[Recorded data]
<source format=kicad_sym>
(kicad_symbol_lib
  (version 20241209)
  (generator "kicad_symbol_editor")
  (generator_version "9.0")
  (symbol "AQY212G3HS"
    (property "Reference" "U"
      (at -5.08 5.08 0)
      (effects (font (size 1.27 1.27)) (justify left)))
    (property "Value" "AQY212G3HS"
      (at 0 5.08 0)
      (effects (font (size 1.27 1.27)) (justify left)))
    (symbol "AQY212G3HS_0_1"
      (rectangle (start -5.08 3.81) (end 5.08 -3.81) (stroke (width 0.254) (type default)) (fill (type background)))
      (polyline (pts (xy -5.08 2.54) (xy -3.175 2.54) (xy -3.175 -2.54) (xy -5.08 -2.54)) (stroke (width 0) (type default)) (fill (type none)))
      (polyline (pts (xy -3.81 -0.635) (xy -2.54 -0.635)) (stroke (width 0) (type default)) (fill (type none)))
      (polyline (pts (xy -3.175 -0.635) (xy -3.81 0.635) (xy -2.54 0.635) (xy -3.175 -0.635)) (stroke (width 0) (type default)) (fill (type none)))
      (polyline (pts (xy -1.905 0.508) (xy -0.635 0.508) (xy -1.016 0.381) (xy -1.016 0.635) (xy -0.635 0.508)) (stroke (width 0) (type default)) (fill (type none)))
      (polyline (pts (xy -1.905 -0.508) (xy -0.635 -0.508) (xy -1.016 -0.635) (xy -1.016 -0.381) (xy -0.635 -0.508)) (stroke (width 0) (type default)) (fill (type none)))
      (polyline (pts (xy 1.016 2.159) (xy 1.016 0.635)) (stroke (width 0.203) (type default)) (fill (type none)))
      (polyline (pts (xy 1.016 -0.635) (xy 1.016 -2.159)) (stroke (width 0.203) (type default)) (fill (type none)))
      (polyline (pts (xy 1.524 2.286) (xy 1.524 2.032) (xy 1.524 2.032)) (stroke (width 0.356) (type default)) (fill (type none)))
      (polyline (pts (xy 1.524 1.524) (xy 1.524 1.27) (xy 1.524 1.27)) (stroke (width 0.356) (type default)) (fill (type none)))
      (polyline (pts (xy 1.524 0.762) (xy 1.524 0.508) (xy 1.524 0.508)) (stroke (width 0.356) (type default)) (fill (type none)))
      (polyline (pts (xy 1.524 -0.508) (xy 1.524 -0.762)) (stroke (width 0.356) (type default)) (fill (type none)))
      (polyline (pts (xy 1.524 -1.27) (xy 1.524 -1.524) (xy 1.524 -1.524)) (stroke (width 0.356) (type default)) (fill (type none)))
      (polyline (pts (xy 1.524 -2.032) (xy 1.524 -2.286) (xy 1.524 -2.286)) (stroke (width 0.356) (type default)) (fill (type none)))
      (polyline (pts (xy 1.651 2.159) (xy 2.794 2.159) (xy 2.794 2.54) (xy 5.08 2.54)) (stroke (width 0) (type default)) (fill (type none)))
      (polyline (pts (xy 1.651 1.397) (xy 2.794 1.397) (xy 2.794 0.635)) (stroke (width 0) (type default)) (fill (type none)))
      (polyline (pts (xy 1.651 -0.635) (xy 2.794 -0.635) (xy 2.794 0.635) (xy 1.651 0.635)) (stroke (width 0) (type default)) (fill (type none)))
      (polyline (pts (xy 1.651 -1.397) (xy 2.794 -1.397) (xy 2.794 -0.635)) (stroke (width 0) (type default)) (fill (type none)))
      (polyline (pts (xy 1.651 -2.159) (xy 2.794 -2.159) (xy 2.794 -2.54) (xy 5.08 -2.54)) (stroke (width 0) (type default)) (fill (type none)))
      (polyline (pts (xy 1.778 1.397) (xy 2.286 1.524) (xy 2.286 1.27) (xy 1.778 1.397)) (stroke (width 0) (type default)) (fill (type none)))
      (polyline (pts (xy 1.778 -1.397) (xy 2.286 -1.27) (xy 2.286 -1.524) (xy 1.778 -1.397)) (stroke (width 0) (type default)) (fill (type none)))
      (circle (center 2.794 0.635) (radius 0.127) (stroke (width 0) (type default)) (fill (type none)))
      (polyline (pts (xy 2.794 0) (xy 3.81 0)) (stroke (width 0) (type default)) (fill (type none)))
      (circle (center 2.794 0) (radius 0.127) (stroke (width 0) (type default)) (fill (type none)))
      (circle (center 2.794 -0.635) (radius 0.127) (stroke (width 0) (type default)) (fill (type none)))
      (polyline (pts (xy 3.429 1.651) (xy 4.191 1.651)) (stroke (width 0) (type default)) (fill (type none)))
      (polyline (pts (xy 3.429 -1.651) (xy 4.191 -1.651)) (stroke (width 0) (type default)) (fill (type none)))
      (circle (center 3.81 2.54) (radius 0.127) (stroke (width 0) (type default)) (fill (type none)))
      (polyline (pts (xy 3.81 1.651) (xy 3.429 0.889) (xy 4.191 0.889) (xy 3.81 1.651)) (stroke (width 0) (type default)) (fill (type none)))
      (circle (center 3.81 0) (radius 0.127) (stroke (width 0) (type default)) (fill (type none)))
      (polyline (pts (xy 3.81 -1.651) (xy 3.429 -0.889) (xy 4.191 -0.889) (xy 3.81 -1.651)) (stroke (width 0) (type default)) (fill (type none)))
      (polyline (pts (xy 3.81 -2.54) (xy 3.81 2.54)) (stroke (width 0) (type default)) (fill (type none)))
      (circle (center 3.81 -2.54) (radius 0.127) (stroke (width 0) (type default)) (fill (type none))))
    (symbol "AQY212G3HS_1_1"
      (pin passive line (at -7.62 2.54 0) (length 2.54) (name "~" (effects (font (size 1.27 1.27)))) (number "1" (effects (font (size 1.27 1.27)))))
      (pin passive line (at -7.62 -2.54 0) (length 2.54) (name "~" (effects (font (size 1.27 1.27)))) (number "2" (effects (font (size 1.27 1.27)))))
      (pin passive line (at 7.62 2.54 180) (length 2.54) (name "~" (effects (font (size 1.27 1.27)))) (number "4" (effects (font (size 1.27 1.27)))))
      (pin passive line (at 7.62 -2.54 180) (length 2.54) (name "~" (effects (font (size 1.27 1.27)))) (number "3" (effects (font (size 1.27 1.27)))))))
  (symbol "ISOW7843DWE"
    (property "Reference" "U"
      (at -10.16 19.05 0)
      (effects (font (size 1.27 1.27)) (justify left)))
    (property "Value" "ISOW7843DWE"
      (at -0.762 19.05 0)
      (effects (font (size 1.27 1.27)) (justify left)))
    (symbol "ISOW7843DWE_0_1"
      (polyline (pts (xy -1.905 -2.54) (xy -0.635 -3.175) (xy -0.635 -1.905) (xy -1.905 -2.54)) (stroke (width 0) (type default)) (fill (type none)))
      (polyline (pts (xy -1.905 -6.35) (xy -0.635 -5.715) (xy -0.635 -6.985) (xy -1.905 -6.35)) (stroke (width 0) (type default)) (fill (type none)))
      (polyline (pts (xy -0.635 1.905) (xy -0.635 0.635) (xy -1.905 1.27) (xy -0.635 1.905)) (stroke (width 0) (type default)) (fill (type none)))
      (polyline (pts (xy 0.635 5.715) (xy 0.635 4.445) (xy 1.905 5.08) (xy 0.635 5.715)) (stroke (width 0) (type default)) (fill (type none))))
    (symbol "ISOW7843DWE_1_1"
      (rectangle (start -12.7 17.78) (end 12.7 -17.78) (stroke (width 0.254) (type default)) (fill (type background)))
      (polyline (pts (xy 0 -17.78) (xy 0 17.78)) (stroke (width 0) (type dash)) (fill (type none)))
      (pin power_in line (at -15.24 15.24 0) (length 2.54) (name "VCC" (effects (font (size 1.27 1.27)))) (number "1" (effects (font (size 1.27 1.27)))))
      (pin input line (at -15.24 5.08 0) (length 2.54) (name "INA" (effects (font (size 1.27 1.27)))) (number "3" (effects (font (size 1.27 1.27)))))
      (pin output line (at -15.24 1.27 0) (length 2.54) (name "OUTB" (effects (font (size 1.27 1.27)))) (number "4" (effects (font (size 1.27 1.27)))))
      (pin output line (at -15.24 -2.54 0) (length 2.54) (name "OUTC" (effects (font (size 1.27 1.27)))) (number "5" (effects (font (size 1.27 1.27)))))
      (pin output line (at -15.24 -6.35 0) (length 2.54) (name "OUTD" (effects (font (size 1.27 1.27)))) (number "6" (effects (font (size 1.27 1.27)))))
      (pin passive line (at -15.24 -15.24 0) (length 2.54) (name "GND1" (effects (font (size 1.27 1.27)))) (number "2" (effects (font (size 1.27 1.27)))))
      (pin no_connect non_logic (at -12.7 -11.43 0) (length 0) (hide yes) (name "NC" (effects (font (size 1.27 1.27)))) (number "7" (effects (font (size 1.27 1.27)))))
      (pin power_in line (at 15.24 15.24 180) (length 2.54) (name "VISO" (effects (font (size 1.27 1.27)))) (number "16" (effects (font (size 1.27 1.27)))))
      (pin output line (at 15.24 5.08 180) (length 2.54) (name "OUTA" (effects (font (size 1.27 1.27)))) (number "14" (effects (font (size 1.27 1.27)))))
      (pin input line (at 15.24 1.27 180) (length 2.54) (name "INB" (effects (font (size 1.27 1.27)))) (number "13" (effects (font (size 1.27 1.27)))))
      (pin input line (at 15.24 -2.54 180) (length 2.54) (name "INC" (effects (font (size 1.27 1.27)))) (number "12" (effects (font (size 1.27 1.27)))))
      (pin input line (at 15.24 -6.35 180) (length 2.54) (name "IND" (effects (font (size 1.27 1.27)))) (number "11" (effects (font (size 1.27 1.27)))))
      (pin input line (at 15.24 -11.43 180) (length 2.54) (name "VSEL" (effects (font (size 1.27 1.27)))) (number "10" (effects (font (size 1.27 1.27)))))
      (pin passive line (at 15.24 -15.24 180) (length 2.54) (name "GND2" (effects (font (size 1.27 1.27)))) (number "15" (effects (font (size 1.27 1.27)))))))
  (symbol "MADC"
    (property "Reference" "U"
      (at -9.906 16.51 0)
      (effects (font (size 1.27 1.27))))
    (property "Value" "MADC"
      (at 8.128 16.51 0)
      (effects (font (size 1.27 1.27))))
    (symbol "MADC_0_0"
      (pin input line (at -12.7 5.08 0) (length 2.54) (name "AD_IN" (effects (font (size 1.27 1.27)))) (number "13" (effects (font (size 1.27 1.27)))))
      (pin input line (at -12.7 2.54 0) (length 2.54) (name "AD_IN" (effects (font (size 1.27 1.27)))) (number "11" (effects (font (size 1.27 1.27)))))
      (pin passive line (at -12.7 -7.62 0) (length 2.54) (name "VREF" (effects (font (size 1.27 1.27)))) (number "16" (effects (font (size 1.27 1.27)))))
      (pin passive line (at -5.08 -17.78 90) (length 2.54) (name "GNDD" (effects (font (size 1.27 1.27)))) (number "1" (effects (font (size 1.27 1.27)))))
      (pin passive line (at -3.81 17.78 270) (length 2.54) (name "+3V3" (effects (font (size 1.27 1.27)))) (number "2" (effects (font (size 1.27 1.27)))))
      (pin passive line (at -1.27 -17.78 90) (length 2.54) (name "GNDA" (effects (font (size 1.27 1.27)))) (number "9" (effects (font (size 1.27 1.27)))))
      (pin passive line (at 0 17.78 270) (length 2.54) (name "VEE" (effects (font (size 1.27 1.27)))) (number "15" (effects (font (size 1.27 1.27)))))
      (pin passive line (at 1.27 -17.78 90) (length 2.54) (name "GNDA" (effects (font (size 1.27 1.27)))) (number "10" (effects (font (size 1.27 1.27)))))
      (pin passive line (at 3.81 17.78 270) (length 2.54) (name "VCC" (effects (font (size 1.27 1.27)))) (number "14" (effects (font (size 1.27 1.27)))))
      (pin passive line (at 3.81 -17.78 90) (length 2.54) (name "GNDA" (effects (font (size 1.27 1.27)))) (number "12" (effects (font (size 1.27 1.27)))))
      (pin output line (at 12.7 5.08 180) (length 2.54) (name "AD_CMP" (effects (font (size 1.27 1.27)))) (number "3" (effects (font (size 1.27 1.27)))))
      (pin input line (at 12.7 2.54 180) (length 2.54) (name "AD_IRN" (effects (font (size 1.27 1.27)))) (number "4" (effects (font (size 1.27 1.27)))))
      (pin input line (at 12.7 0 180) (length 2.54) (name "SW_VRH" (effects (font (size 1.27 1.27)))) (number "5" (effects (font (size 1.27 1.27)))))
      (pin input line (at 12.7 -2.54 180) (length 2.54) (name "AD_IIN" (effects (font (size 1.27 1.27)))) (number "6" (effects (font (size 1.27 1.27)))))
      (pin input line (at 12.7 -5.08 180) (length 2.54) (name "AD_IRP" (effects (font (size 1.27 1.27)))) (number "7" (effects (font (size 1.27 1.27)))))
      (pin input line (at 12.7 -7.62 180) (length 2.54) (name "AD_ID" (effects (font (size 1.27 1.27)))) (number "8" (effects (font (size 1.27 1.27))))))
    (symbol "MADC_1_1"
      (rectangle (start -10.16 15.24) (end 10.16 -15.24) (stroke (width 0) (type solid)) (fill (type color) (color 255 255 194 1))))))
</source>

TASK OBJECTIVE
In the entries above, how many lines hold the word "output"? State the number and nothing else.

RESULT
5